== Segment start ==

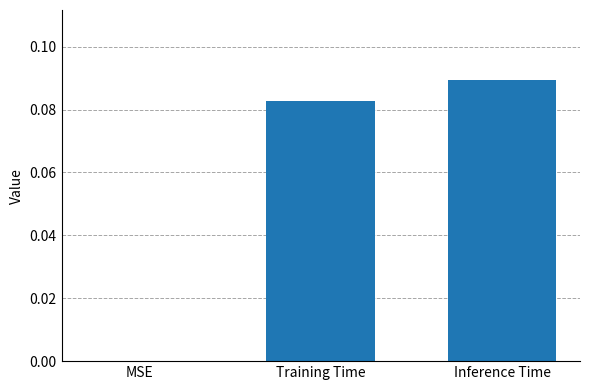

Count the number of data series in this chart.

1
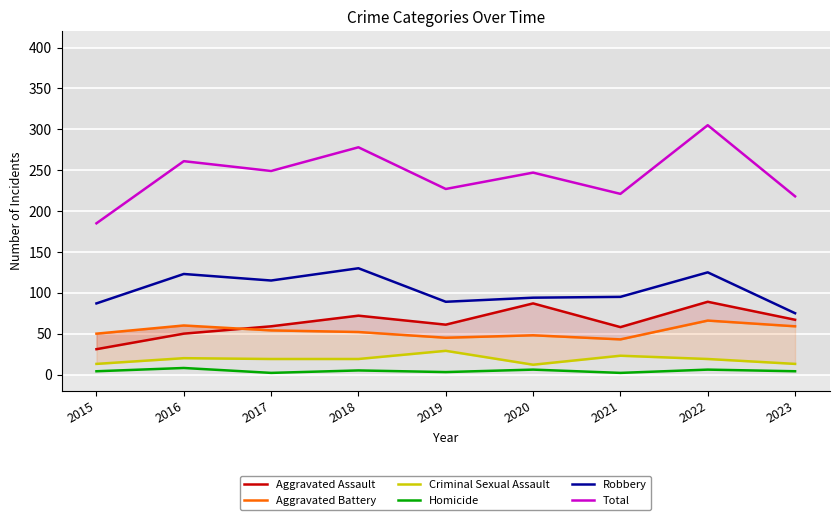

At which category does the chart reach its minimum across all series?

2017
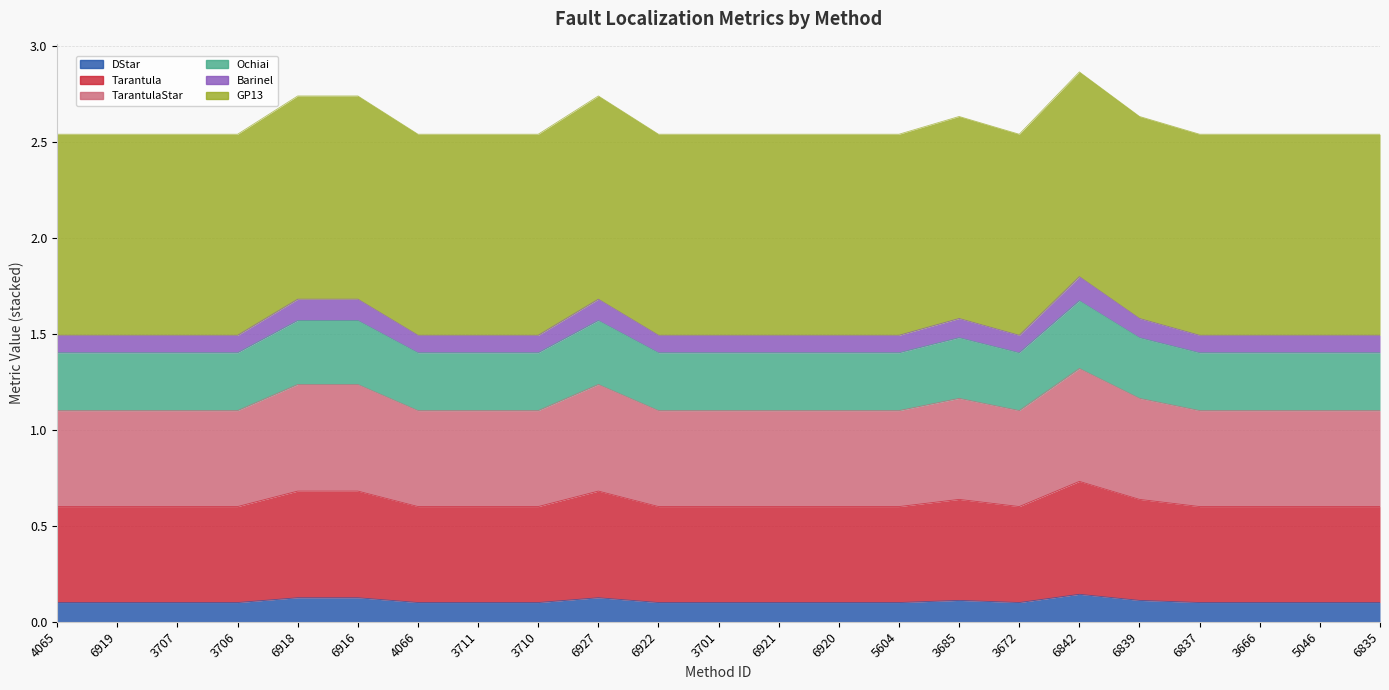

True or false: TarantulaStar and Barinel intersect in this chart.

False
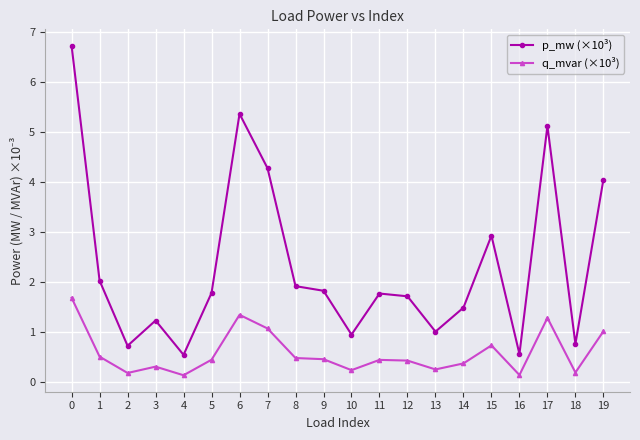

True or false: p_mw (×10³) and q_mvar (×10³) intersect in this chart.

False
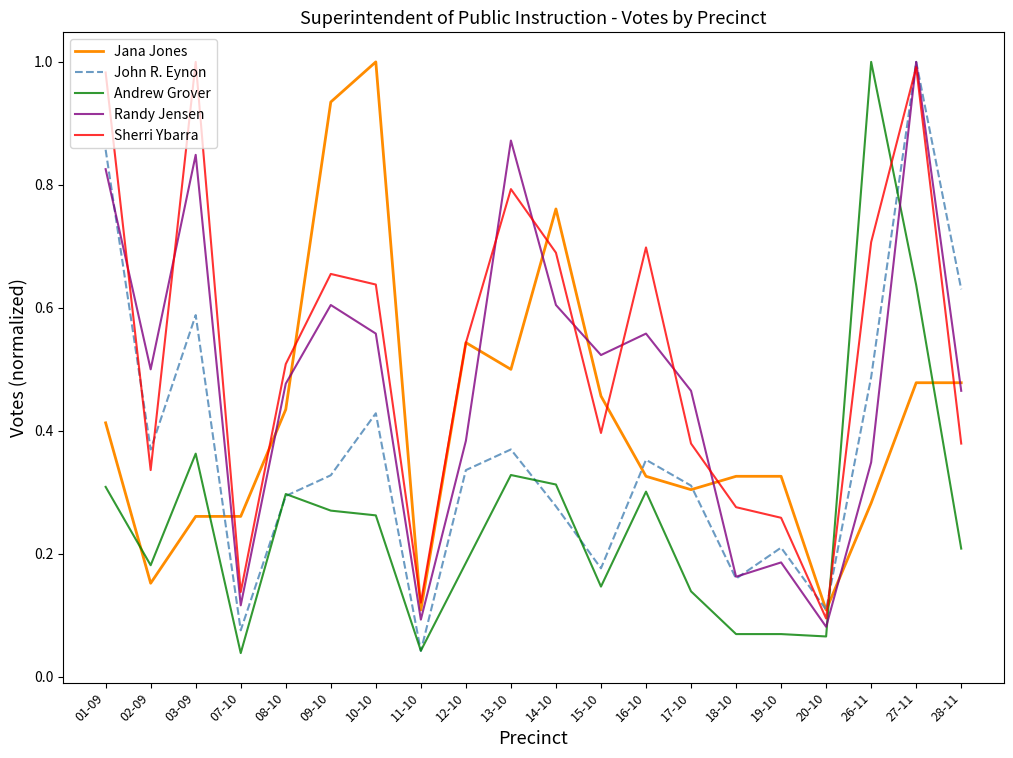

What position from the left is 16-10?

13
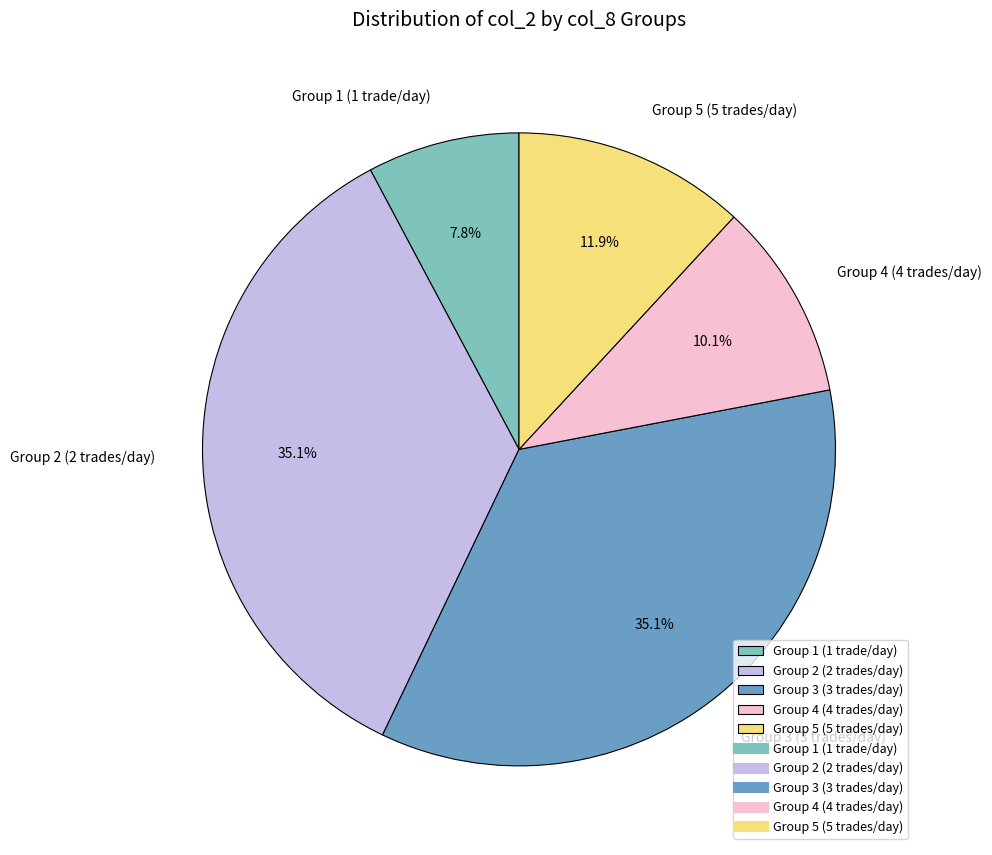

Does any single category account for the majority?

No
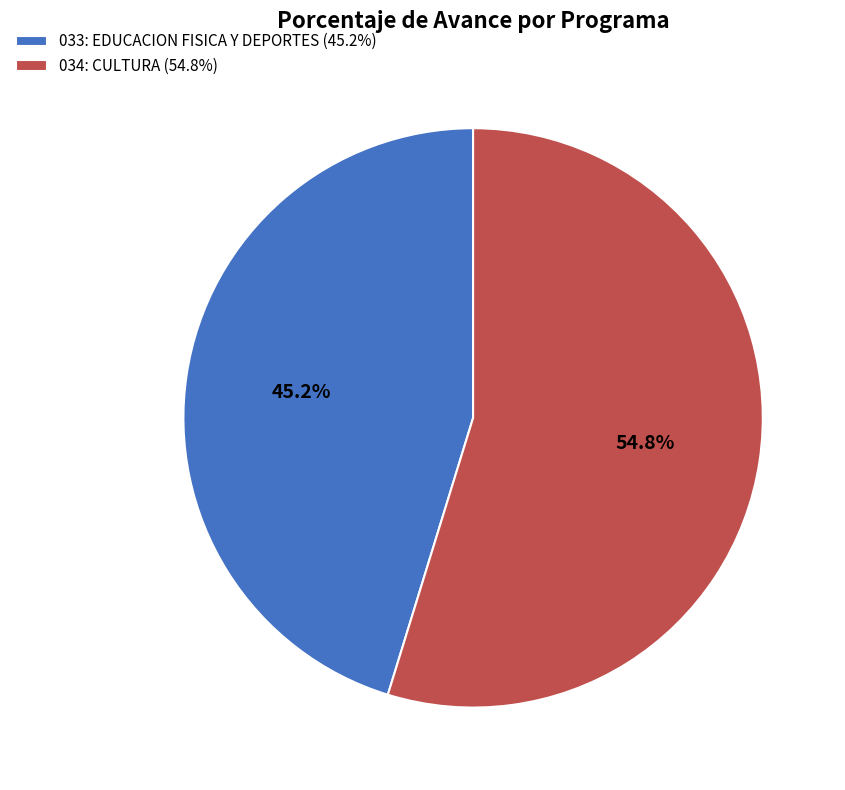

Is there a majority slice in this chart?

Yes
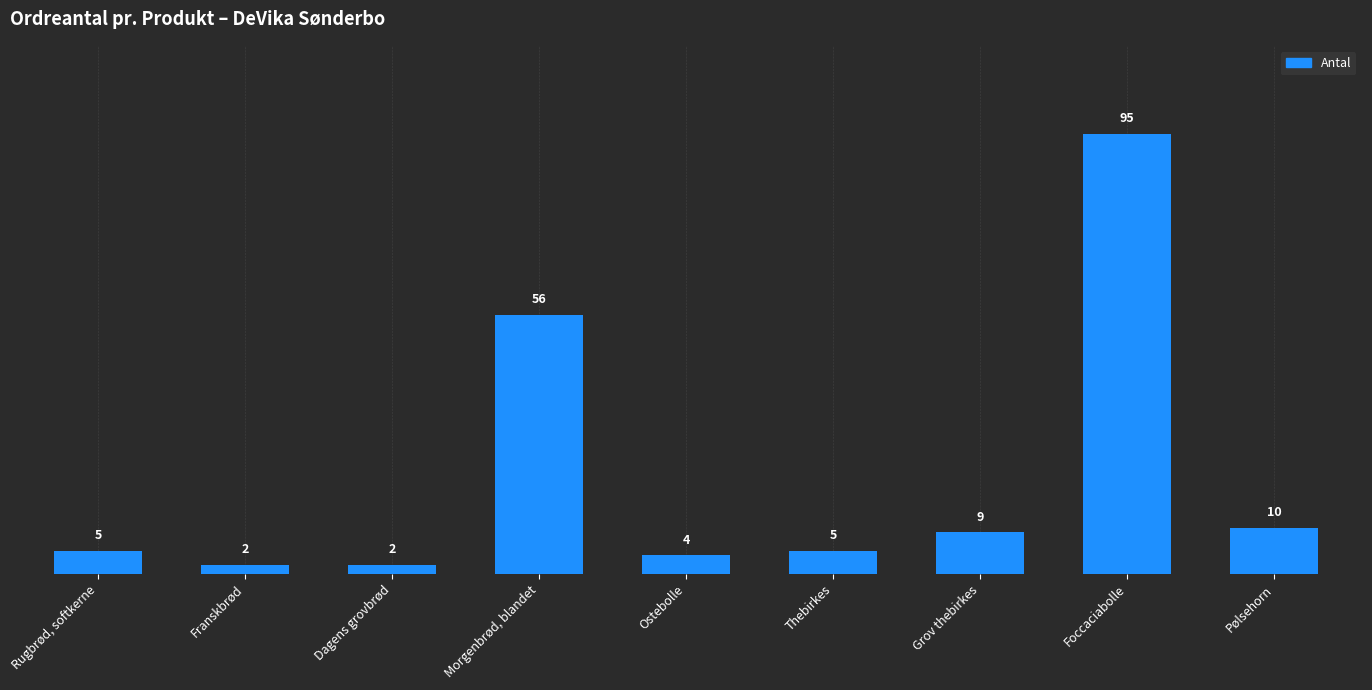

Does the chart contain any negative values?

No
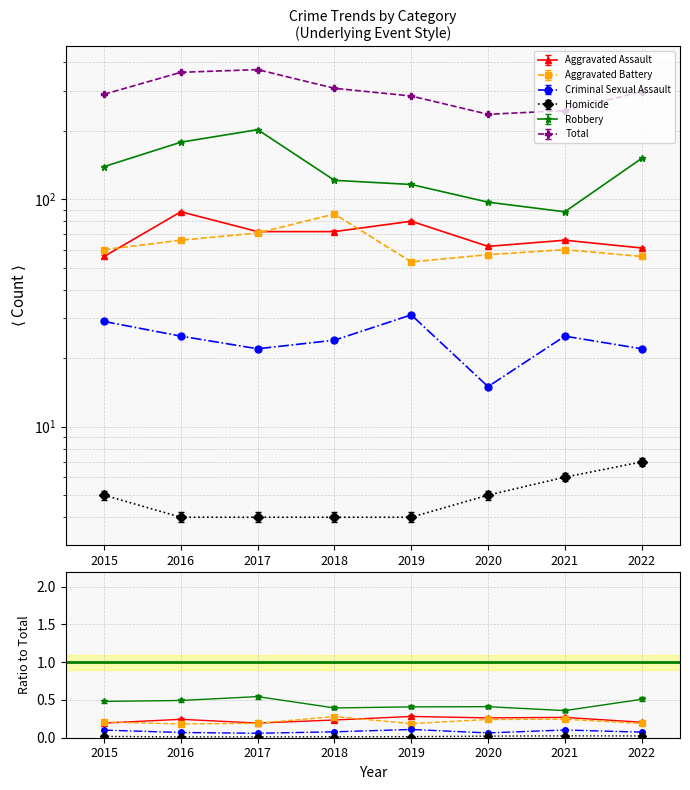

Reading left to right, list all the values displayed in this chart.

Aggravated Assault: 2015=56	2016=88	2017=72	2018=72	2019=80	2020=62	2021=66	2022=61
Aggravated Battery: 2015=60	2016=66	2017=71	2018=86	2019=53	2020=57	2021=60	2022=56
Criminal Sexual Assault: 2015=29	2016=25	2017=22	2018=24	2019=31	2020=15	2021=25	2022=22
Homicide: 2015=5	2016=4	2017=4	2018=4	2019=4	2020=5	2021=6	2022=7
Robbery: 2015=139	2016=178	2017=202	2018=121	2019=116	2020=97	2021=88	2022=151
Total: 2015=289	2016=361	2017=371	2018=307	2019=284	2020=236	2021=245	2022=297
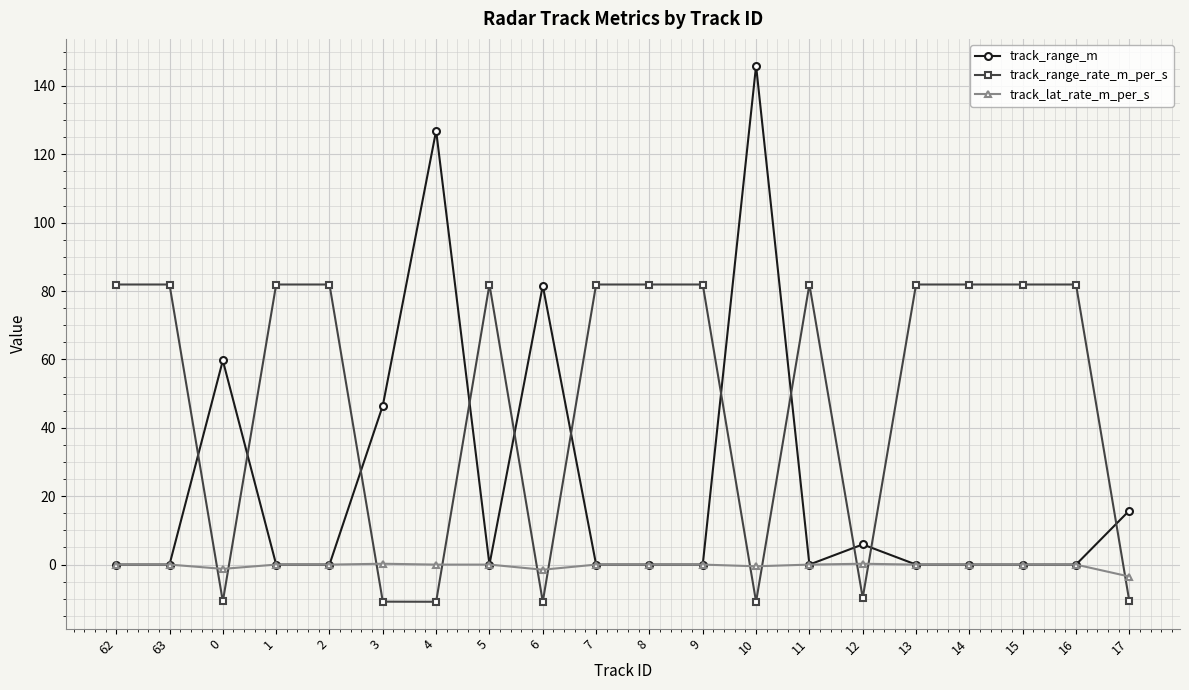

List the series in order of their peak value, lowest first.

track_lat_rate_m_per_s, track_range_rate_m_per_s, track_range_m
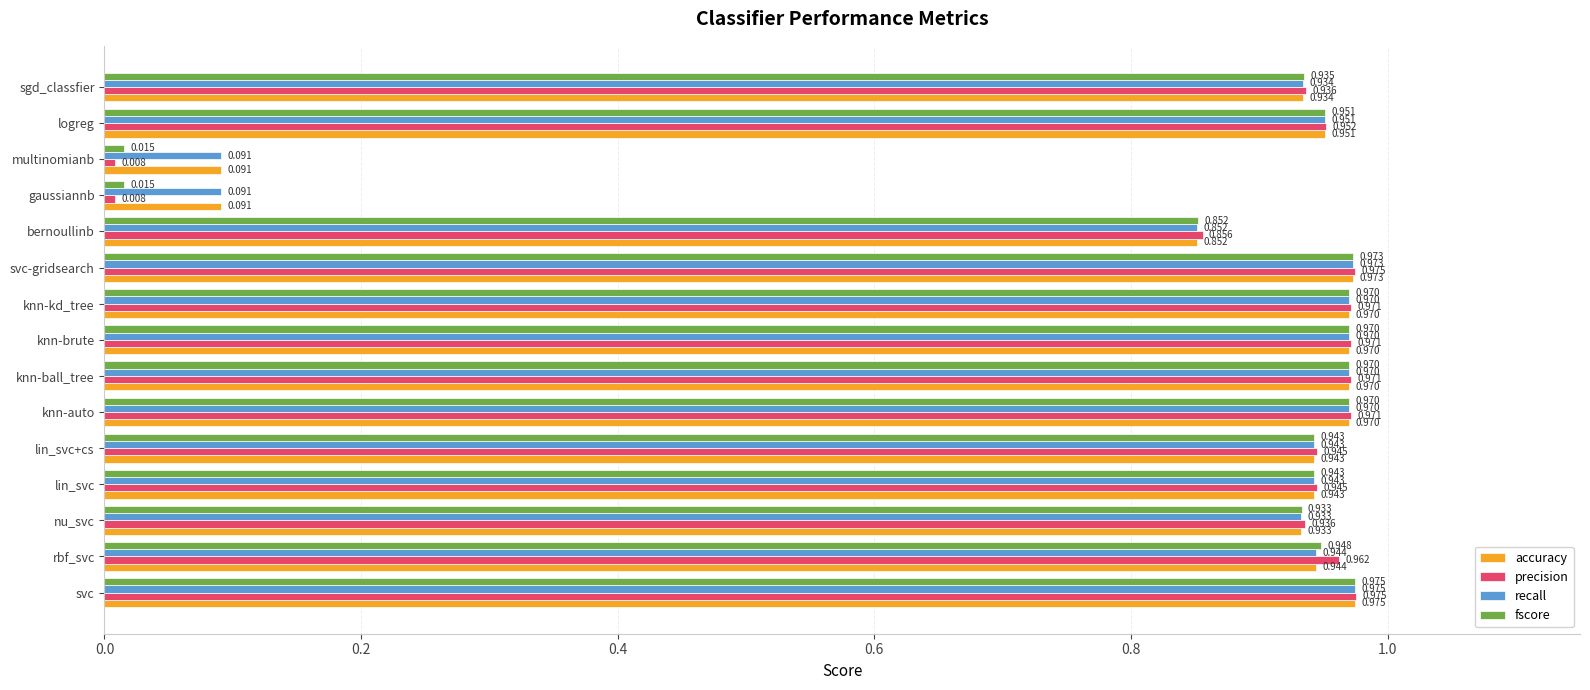

Which series has the largest range (max minus min)?

precision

== Segment end ==

Quote the records above verbatim, leaving out the pictures.

Count the number of data series in this chart.

1

At which category does the chart reach its minimum across all series?

2017

True or false: TarantulaStar and Barinel intersect in this chart.

False

True or false: p_mw (×10³) and q_mvar (×10³) intersect in this chart.

False

What position from the left is 16-10?

13

Does any single category account for the majority?

No

Is there a majority slice in this chart?

Yes

Does the chart contain any negative values?

No

Reading left to right, list all the values displayed in this chart.

Aggravated Assault: 2015=56	2016=88	2017=72	2018=72	2019=80	2020=62	2021=66	2022=61
Aggravated Battery: 2015=60	2016=66	2017=71	2018=86	2019=53	2020=57	2021=60	2022=56
Criminal Sexual Assault: 2015=29	2016=25	2017=22	2018=24	2019=31	2020=15	2021=25	2022=22
Homicide: 2015=5	2016=4	2017=4	2018=4	2019=4	2020=5	2021=6	2022=7
Robbery: 2015=139	2016=178	2017=202	2018=121	2019=116	2020=97	2021=88	2022=151
Total: 2015=289	2016=361	2017=371	2018=307	2019=284	2020=236	2021=245	2022=297

List the series in order of their peak value, lowest first.

track_lat_rate_m_per_s, track_range_rate_m_per_s, track_range_m

Which series has the largest range (max minus min)?

precision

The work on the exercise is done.